Firstly, the emissive power in ‘ideal’ case is $E_b\,=\,\sigma\,T_s^4$. This is the consideration of black body, and the real emissive power is that of gray body, which is smaller emissive power than that of black body. To make up this differences, the quantity named of “emissivity” is applied, so this is the change: $E\,=\,\epsilon \sigma T_s^4$.
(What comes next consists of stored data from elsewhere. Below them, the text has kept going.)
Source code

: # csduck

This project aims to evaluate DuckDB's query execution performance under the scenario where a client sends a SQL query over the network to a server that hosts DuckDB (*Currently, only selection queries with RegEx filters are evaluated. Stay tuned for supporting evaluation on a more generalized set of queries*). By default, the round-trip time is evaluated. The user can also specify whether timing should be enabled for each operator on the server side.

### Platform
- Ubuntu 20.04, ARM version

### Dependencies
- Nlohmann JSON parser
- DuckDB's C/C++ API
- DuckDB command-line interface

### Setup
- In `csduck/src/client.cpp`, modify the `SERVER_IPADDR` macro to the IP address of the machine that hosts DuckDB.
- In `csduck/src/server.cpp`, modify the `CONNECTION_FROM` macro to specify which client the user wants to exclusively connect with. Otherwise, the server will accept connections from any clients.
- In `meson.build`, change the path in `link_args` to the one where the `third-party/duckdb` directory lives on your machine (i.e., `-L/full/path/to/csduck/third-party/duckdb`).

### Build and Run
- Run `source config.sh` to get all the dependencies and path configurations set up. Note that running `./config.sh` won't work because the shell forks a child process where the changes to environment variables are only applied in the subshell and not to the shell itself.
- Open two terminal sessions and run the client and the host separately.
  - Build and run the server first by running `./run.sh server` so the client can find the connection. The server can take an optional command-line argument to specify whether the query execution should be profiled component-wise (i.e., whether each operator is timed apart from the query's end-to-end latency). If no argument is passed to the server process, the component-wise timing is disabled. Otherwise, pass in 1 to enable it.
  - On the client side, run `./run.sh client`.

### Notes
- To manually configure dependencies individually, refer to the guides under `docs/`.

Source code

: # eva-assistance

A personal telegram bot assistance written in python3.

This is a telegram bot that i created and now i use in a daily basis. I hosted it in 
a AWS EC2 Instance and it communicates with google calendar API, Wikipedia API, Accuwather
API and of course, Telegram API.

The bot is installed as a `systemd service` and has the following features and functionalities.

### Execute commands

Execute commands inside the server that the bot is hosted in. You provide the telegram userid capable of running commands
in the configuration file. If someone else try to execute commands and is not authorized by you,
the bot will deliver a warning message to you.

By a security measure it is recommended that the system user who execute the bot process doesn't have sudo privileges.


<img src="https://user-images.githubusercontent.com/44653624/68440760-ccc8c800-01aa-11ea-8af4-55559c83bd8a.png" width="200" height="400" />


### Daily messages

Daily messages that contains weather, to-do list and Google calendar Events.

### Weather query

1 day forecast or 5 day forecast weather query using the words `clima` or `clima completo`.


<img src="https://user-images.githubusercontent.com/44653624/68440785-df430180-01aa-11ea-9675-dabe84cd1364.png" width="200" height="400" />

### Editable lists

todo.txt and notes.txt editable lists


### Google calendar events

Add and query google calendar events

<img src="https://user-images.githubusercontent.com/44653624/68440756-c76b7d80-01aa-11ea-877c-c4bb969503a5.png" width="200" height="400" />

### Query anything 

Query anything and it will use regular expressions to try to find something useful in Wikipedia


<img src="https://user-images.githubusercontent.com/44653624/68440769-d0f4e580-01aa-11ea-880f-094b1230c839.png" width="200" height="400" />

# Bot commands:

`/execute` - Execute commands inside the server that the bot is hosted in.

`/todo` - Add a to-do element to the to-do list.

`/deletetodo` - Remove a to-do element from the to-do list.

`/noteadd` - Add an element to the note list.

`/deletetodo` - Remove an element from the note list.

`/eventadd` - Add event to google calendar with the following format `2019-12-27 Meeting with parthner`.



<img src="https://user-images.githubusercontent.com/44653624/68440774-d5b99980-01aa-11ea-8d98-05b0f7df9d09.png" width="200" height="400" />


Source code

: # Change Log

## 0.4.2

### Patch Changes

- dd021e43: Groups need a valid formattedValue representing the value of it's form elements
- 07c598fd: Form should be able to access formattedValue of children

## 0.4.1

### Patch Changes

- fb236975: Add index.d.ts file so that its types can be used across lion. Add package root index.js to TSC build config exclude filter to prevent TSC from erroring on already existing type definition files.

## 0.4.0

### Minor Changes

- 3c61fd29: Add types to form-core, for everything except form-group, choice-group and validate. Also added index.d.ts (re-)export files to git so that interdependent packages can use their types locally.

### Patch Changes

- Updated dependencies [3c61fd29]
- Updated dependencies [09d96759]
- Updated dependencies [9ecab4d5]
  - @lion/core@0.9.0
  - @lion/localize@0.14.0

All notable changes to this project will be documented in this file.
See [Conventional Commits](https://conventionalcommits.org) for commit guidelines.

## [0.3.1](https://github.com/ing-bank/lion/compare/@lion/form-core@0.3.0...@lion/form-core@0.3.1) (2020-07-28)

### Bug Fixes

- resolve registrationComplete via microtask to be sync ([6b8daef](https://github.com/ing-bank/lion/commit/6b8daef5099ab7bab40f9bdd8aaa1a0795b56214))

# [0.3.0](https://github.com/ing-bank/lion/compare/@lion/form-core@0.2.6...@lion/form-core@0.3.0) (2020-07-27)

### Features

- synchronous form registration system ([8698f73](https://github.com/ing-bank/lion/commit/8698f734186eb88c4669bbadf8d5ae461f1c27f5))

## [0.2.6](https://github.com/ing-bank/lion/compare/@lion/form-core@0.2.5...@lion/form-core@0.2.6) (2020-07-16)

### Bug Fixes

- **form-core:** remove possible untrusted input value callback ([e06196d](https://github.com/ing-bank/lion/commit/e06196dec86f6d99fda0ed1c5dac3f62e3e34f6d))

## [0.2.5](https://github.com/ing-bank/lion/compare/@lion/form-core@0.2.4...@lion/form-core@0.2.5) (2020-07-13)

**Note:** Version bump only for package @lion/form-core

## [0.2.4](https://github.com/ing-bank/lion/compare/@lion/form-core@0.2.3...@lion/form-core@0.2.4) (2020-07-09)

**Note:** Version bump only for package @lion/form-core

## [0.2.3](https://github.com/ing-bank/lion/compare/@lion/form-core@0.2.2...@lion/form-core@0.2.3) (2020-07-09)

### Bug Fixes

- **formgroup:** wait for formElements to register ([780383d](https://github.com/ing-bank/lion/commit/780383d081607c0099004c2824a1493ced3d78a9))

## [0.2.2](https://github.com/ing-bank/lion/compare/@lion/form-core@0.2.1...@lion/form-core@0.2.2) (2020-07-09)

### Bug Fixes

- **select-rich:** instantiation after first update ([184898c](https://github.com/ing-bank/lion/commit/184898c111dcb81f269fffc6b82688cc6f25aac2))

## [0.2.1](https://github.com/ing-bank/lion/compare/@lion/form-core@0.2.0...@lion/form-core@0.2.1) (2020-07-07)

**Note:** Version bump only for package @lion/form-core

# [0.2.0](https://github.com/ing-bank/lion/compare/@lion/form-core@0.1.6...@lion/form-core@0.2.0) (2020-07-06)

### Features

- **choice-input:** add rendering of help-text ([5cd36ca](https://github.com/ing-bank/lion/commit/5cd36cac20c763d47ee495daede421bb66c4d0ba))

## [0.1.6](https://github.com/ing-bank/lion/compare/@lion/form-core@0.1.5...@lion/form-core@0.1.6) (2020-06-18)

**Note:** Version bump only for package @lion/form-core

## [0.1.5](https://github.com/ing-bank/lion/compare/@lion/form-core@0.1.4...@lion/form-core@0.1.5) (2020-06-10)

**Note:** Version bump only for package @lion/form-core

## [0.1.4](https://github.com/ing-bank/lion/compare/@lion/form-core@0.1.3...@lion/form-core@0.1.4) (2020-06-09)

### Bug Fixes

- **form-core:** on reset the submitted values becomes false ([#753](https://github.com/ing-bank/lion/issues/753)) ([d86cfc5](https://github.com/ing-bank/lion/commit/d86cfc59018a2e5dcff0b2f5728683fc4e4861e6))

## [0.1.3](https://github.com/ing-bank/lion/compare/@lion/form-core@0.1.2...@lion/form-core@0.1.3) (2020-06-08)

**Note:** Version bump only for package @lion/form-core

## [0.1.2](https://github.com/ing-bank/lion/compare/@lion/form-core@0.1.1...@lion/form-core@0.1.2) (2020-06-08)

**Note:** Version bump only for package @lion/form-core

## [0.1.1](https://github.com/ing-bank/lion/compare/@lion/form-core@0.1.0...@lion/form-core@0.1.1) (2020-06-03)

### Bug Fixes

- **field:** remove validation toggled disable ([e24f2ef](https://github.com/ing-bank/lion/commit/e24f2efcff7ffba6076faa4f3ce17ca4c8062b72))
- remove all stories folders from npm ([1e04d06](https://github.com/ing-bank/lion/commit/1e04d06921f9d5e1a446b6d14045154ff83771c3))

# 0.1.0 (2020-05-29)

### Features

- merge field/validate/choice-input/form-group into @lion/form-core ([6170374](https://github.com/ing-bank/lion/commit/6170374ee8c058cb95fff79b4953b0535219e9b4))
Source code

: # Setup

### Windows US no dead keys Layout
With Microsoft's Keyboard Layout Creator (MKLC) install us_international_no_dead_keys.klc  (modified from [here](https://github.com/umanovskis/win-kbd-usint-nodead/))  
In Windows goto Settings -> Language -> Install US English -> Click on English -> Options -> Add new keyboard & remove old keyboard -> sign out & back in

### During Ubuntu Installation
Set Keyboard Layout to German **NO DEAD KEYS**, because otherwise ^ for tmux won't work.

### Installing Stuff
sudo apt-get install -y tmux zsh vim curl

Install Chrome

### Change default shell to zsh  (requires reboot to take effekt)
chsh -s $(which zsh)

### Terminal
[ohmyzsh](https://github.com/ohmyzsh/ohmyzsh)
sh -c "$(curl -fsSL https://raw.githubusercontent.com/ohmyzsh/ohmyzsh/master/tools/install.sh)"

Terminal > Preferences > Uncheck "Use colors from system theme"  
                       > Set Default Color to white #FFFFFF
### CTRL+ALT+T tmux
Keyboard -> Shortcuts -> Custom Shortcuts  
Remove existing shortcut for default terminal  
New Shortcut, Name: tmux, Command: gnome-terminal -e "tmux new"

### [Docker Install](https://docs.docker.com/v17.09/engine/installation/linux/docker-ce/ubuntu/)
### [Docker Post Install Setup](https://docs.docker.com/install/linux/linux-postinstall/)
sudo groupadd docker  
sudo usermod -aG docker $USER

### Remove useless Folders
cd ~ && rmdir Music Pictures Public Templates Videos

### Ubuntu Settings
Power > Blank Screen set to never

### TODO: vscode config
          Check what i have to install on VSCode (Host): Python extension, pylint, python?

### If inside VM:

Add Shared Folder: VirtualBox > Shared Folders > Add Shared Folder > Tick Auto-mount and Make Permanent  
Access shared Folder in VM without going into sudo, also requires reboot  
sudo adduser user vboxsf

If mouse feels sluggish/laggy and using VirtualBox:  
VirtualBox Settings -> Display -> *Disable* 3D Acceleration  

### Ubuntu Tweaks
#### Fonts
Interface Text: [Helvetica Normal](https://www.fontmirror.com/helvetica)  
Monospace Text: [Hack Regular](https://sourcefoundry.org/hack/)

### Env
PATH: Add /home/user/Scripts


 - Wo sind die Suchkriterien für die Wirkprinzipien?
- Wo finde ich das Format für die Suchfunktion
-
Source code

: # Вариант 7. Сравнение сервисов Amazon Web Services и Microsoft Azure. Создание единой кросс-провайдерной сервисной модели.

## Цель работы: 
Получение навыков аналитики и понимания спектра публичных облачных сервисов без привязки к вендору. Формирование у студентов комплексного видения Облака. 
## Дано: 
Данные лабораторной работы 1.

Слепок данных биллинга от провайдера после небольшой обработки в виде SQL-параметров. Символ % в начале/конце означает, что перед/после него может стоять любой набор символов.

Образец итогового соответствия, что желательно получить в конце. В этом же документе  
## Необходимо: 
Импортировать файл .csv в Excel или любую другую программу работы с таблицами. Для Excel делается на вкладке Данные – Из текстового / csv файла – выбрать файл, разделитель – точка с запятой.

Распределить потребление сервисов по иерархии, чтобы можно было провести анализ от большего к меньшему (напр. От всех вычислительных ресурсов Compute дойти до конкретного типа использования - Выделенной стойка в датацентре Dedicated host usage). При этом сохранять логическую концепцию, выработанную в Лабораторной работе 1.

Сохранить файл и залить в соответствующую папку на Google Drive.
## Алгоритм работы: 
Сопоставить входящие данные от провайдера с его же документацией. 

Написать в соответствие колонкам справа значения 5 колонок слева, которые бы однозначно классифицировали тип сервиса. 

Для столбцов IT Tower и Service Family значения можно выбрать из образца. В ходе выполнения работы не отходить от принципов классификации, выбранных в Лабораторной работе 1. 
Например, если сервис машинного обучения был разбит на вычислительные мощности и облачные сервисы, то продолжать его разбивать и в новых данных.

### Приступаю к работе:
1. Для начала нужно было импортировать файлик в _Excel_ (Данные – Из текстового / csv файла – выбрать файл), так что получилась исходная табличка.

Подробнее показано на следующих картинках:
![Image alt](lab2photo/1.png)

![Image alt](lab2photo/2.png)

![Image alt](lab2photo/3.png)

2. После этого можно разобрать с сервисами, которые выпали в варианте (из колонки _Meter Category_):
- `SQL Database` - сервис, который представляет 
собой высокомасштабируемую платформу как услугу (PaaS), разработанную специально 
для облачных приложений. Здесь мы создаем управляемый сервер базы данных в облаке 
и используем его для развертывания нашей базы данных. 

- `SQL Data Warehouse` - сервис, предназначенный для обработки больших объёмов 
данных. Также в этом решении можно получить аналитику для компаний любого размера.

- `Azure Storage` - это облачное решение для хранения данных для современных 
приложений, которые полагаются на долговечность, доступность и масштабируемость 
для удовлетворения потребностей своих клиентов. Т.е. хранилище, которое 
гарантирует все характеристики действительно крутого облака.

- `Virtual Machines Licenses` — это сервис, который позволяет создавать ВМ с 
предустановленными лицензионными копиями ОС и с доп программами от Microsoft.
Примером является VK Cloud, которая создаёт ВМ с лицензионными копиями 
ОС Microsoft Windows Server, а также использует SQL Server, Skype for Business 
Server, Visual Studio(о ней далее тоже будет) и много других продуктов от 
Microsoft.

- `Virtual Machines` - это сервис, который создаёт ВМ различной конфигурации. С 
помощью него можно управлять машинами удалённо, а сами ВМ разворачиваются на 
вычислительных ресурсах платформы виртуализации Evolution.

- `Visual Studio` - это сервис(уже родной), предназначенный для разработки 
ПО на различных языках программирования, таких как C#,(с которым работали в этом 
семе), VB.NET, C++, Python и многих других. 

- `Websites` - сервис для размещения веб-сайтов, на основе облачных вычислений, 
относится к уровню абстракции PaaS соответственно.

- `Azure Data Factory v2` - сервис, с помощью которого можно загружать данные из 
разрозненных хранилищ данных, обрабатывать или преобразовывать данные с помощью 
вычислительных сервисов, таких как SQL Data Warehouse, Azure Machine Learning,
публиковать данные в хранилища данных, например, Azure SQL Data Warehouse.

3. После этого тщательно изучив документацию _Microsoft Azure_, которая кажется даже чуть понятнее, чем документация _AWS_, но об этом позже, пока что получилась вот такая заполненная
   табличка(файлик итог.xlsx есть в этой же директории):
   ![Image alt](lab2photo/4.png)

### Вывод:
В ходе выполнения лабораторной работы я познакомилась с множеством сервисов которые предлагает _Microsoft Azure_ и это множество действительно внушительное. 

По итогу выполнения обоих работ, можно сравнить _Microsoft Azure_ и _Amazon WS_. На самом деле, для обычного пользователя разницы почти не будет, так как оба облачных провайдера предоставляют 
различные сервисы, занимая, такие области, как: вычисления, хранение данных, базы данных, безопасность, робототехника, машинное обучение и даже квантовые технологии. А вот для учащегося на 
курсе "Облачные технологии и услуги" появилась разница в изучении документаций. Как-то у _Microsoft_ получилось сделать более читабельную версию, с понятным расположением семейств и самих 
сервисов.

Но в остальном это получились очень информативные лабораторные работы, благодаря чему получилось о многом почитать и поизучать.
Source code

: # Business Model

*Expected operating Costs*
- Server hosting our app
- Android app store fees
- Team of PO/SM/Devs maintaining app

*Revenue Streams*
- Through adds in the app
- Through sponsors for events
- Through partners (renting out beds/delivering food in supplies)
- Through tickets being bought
Secondly, let’s talk about the [Fig. 6.] Surface doesn’t absorb a whole radiation. it reflects the radiation, so this phenomena is called as “irradiation”. A portion of the irradiation may be absorbed by the surface. To find out the net rate of the radiation, it must also be considered. the absorbed quantity of irraditation is like: $G_{abs}\,=\,\alpha\,G$

Combining these two term, the above net rate equation is constructed.

useful image

Fig. 6. Radiation Exchange

From now on, we’ll study three forms of heat transfer more deeply. Hope that this material would be help for your journey to the heat and mass transfer.

References
- Frank P. Incropera, “Fundamentals of Heat and Mass Transfer”, 7th ed.
- R. Byron Bird, Warren E. Stewart, “Transport Phenomena”, 2nd ed.
- Yunus A. Cengel, “Thermodynamics - An Engineering Approach”, 8th ed.